According to the official US Department of Education website, the American Rescue Plan, or alternatively the Higher Education Emergency Relief Fund part three (HEERF III), was signed into law on March 11, 2021. These funds were provided in addition to other forms of COVID-19 related aid, and the total amount of funding provided to colleges and universities across the nation totaled 76.2 billion dollars.
“The CARES Act was phase one, the Coronavirus Response and Relief Supplemental Appropriations Act (CRRSAA) was phase two, that’s HEERF II money, and the third phase was the American Rescue Plan, which is HEERF III,” said Tammy Higgins, financial aid data coordinator. “We received $7,293,943 from HEERF III funds, as far as just the student portion. We split it up—we give part of it for fall and part of it for spring—but we have more students in the fall than in the spring, so we give 60 percent for fall and 40 percent for spring.”

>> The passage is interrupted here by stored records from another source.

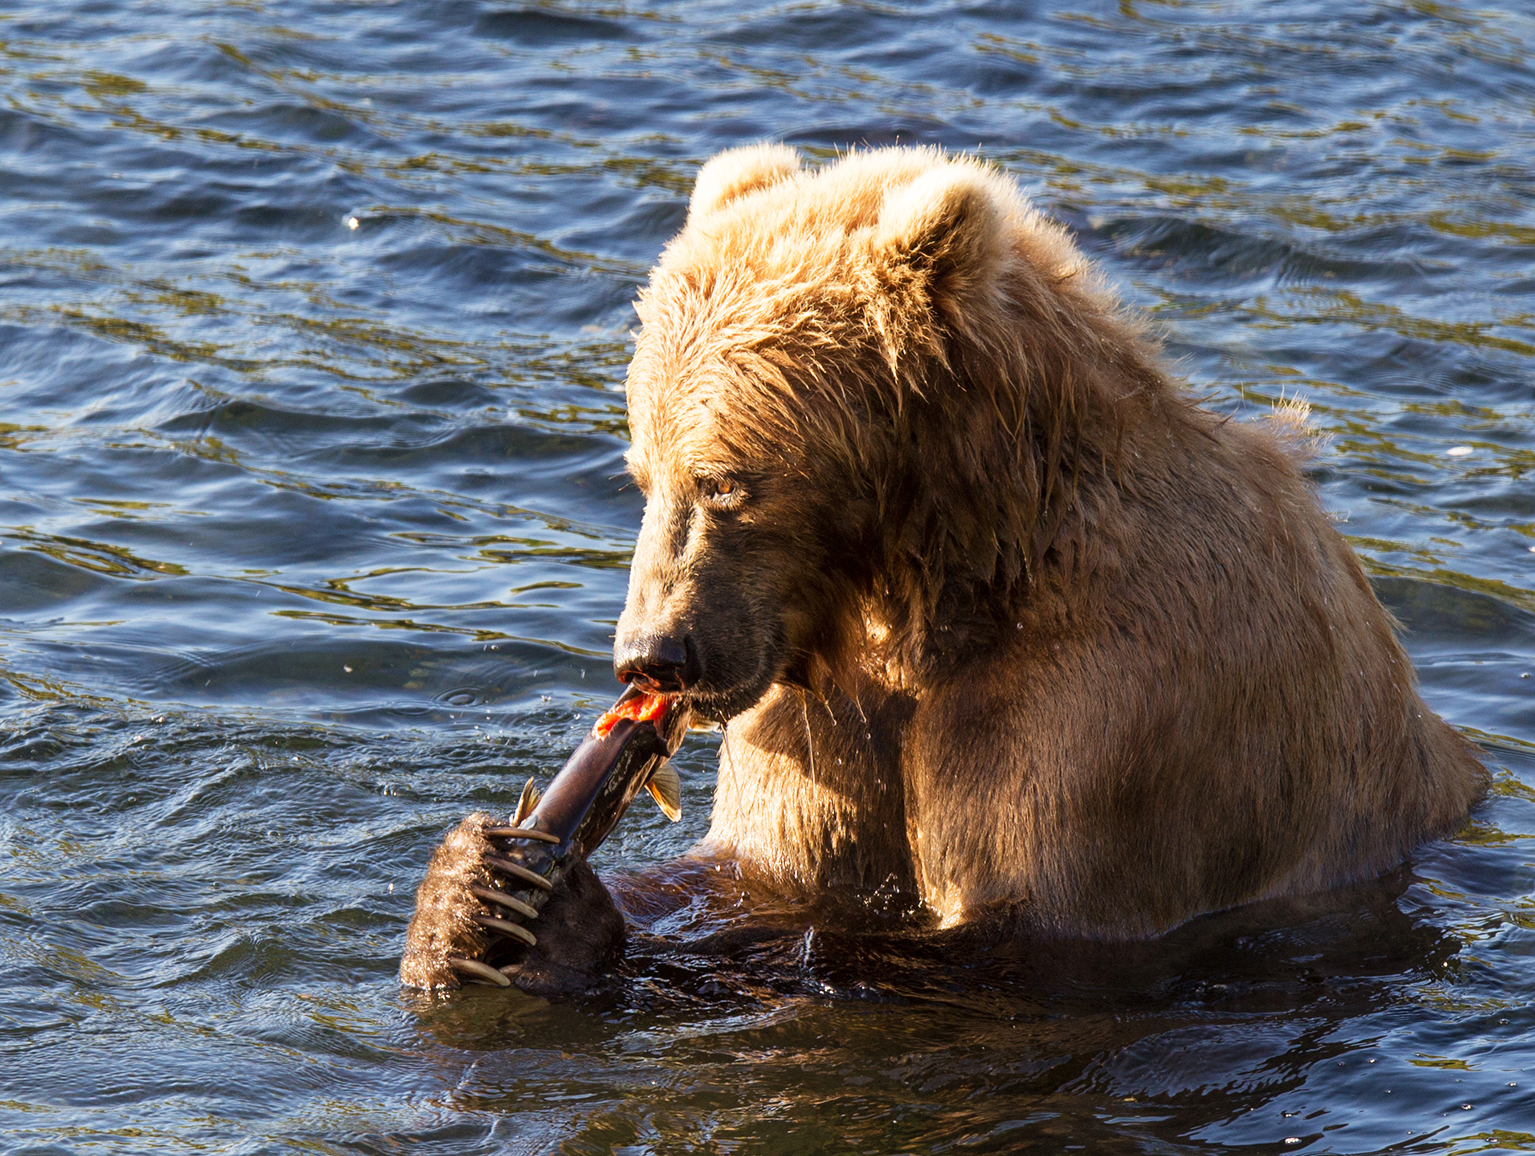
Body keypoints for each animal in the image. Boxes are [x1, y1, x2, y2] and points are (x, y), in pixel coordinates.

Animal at [399, 144, 1485, 994]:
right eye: (639, 472)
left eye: (723, 481)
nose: (652, 656)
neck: (944, 581)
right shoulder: (822, 708)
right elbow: (762, 869)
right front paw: (467, 888)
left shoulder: (1103, 709)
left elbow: (1014, 935)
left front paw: (559, 915)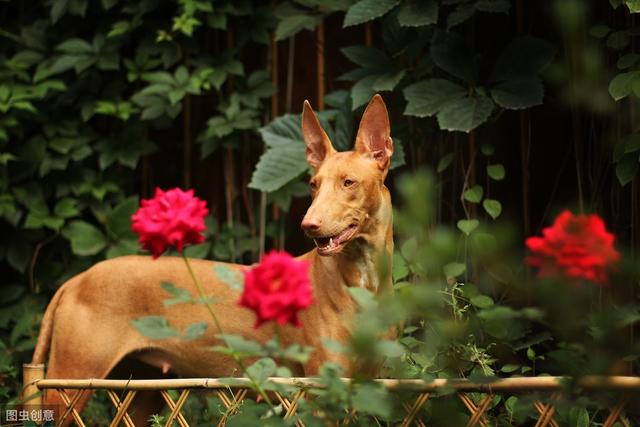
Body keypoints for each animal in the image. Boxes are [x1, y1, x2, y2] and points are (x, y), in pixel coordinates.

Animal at [31, 95, 396, 426]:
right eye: (313, 185)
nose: (309, 225)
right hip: (70, 383)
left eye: (348, 182)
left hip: (144, 391)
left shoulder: (369, 387)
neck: (362, 282)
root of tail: (76, 280)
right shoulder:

The HEERF III funding was divided among PSU students according to a system that allowed students with financial need to receive additional awards, but that also provided funds to every eligible student on campus.
“Our first priority is the Pell Grant and needs-based students,” Higgins said. “We broke those out, people with an EFC contribution of zero—they are the neediest of the needy—and we gave them awards based on if they were full-time or part-time. Then we took the next section, which would be people who are Pell Grant eligible, but their EFC isn’t zero, and we gave them a different award based on full-time or part-time. Then we took people that still had financial need up to their cost of attendance an award. People that were over their cost of attendance did not apply for that additional award. Every student at the university that is a degree-seeking student that was enrolled as of Sept. 13, they got a 500-dollar award. Everybody got the same amount whether they were full-time or part-time because everybody has expenses.”
Money like the funds provided by HEERF III can help students with their college monetary responsibilities, especially when, according to Higgins, the traditional federal aid system has fallen behind recent increases in living costs.
“Federal aid has not kept up with the cost of living, in my opinion,” Higgins said. “The Pell Grant increases every year, but student loans and the cost of attending a university has increased over the last twenty years or so, and the financial eligibility for student—especially freshmen or sophomores who have a lower allocation that they can have in student loans—that amount of student loan options has not increased, so those standards are not keeping up with the needs that the students have.”